Aline Et Valcour Ou Le Roman Philosophique – Tome I - de Sade Marquis Alphonse Francois (онлайн книга без .TXT) 📗
Madame de Blamont a été chercher elle-même sa fille, elle ne s'est point expliquée devant Sophie, qu'eut-elle pu lui dire dans l'état d'incertitude où tout était, elle l'a caressée, consolée, elle l'a remise entre les mains de ses femmes, et la tranquillité s'est rétablie; jusqu'au lendemain au soir, les choses ont toujours été de mieux en mieux, et le vingt au matin, les deux amis, le front calme, bien plus peut-être que leurs coeurs, sent repartis en comblant d'éloges et d'amitiés tous les habitans du château.
Que penses-tu maintenant de ceci, mon cher Valcour, devons-nous croire?… devons-nous douter?… Madame de Blamont lasse de malheurs, saisit avec avidité l'illusion qu'on lui présente, c'est un moment de repos dont elle veut jouir; son âme honnête a tant de plaisir à supposer ses vertus dans les autres; sa chère fille lui ressemble; toutes deux se livrent au plus doux espoir, Eugénie le partage, parce qu'elle est bonne et sensible, comme son amie; il n'y a d'incrédules que madame de Senneval et moi, mais nous le sommes, je l'avoue. Ce retour nous paraît bien prompt; il est rendu si nécessaire par les circonstances que nous croyons qu'il ne dépend absolument que d'elles, c'est au temps à nous détromper… et d'ailleurs, qu'a promis le président?… quelques mois de délais, en est-ce assez pour se flatter? et quand ces délais seront expirés, quand il aura eu le temps de revenir du petit moment de confusion, dont il a été altéré par tout ceci, ne redeviendra-t-il pas tout aussi pressant?

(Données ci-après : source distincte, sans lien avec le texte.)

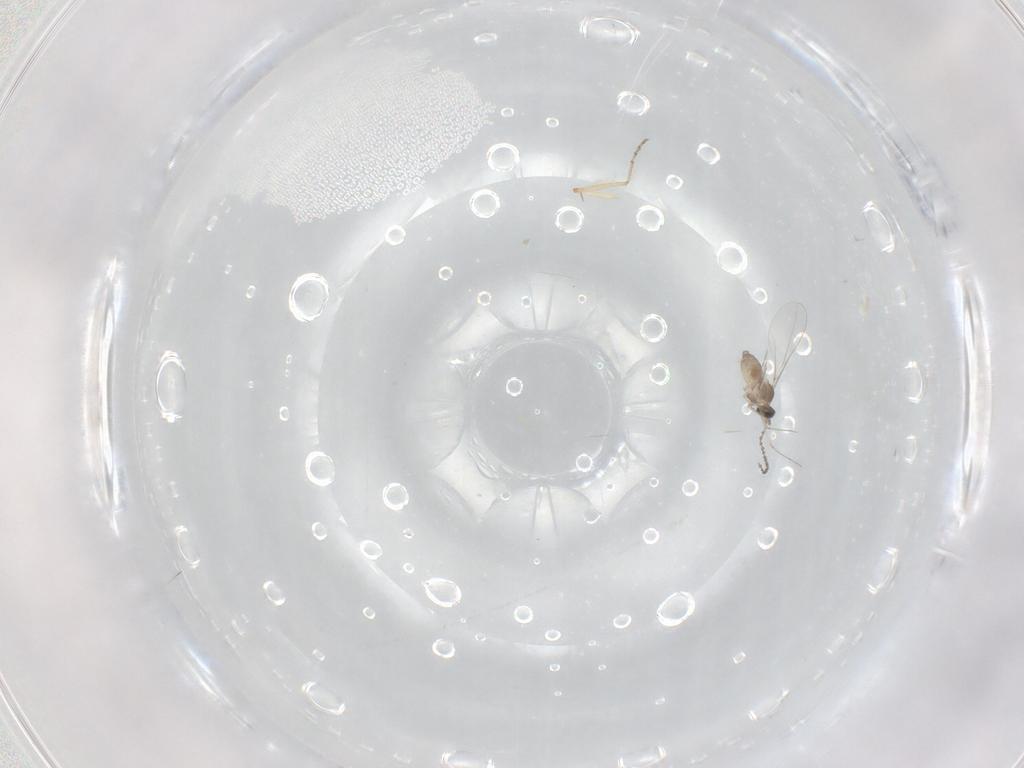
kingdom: Animalia
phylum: Arthropoda
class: Insecta
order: Diptera
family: Cecidomyiidae
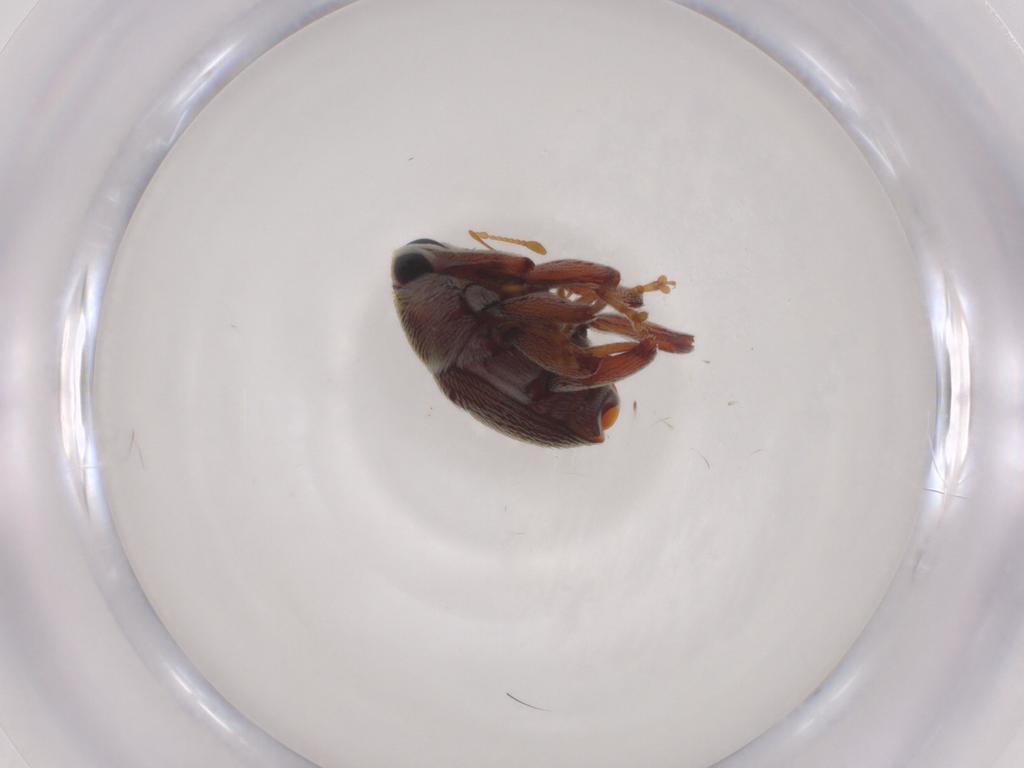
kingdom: Animalia
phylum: Arthropoda
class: Insecta
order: Coleoptera
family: Curculionidae
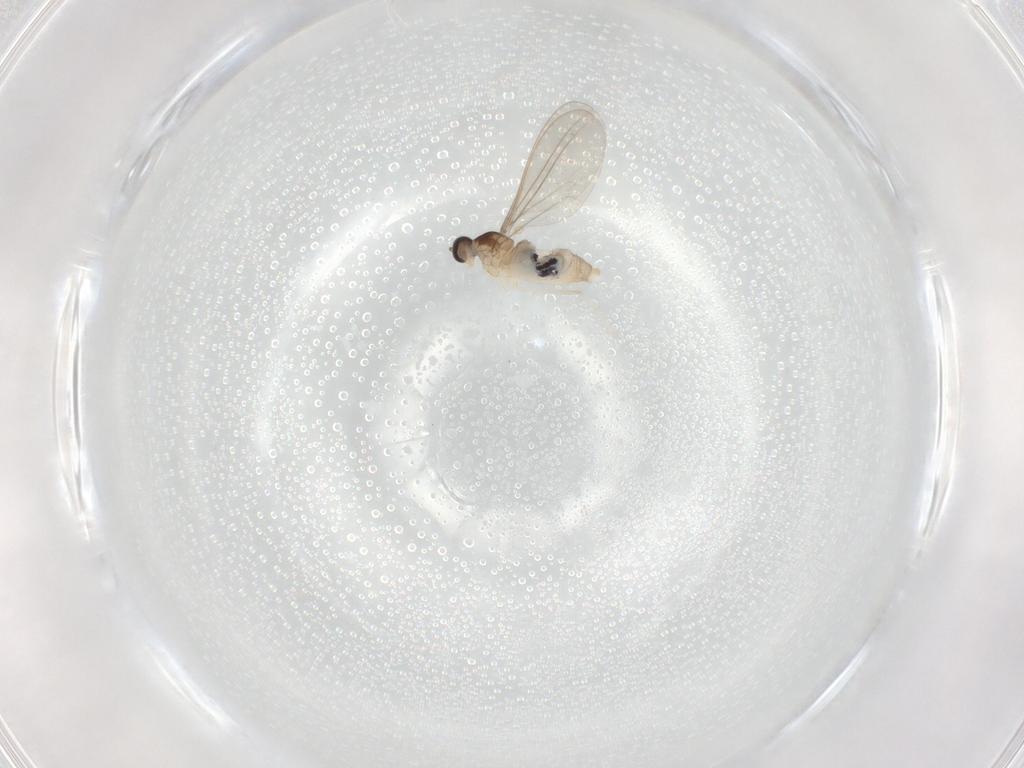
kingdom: Animalia
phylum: Arthropoda
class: Insecta
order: Diptera
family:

Cependant, nous sommes convenus, ma belle-mère et moi, de supprimer nos réflexions à nos amies, elles ne serviraient qu'à troubler leur moment de calme. S'il doit être réel, ce calme où nous ne croyons pas, pourquoi leur montrer nos craintes, si elles ont tort de s'y livrer, c'est un beau songe dont il faut leur laisser la jouissance. Nous ne pouvons parer à rien, aucun événement ne dépend de nous, à quoi nos doutes serviraient-ils? quel besoin de les leur faire voir; je ne les hasarde donc qu'avec toi. Presse tes éclaircissemens sur Sophie, beaucoup de choses tiennent à cela, s'ils nous ont induits en erreur sur cet article, ils nous ont trompé sur-tout le reste, alors ils méditent quelques horreurs, ils n'accordent du temps que pour y réussir, et dans ce cas, nous devons dissiper l'illusion. S'ils ne nous en ont pas imposé sur Sophie, et que les mensonges viennent de la Dubois; s'il est réel, ce que je ne puis croire, que cette jeune Sophie ait tous les torts qu'ils lui prêtent… en un mot, s'ils ont dit vrai, alors je m'écrierai plein de joie, que telle est l'influence de la vertu, qu'il est des momens où le vice absorbé devant elle, est contraint à s'humilier, se confondre, demander grâce et disparaître… mais sont-ce des vices chéris qui peuvent fléchir de cette manière… des vices nourris depuis autant d'années… non… peut-être cèderait ainsi la fougue de la jeunesse ou l'erreur du moment, mais jamais le crime vieilli et soutenu par des idées: le plus grand malheur de l'homme est d'étayer ses travers de ses systèmes, une fois qu'il s'en est formé d'assez sûrs pour légitimer sa conduite, tout ce qui la condamnerait dans le coeur d'un autre, la fixe à jamais dans le sien; voilà ce qui rend les torts des jeunes gens de peu d'importance, ils n'ont fait que choquer leurs maximes, ils y reviennent, mais ce n'est que par réflexion que pêche l'homme mur, ses fautes émanent de sa philosophie, elle les fomente, elle les nourrit en lui, et s'étant créé des principes sur les débris de la morale de son enfance, ce sont dans ces principes invariables qu'il trouve les lois de sa dépravation.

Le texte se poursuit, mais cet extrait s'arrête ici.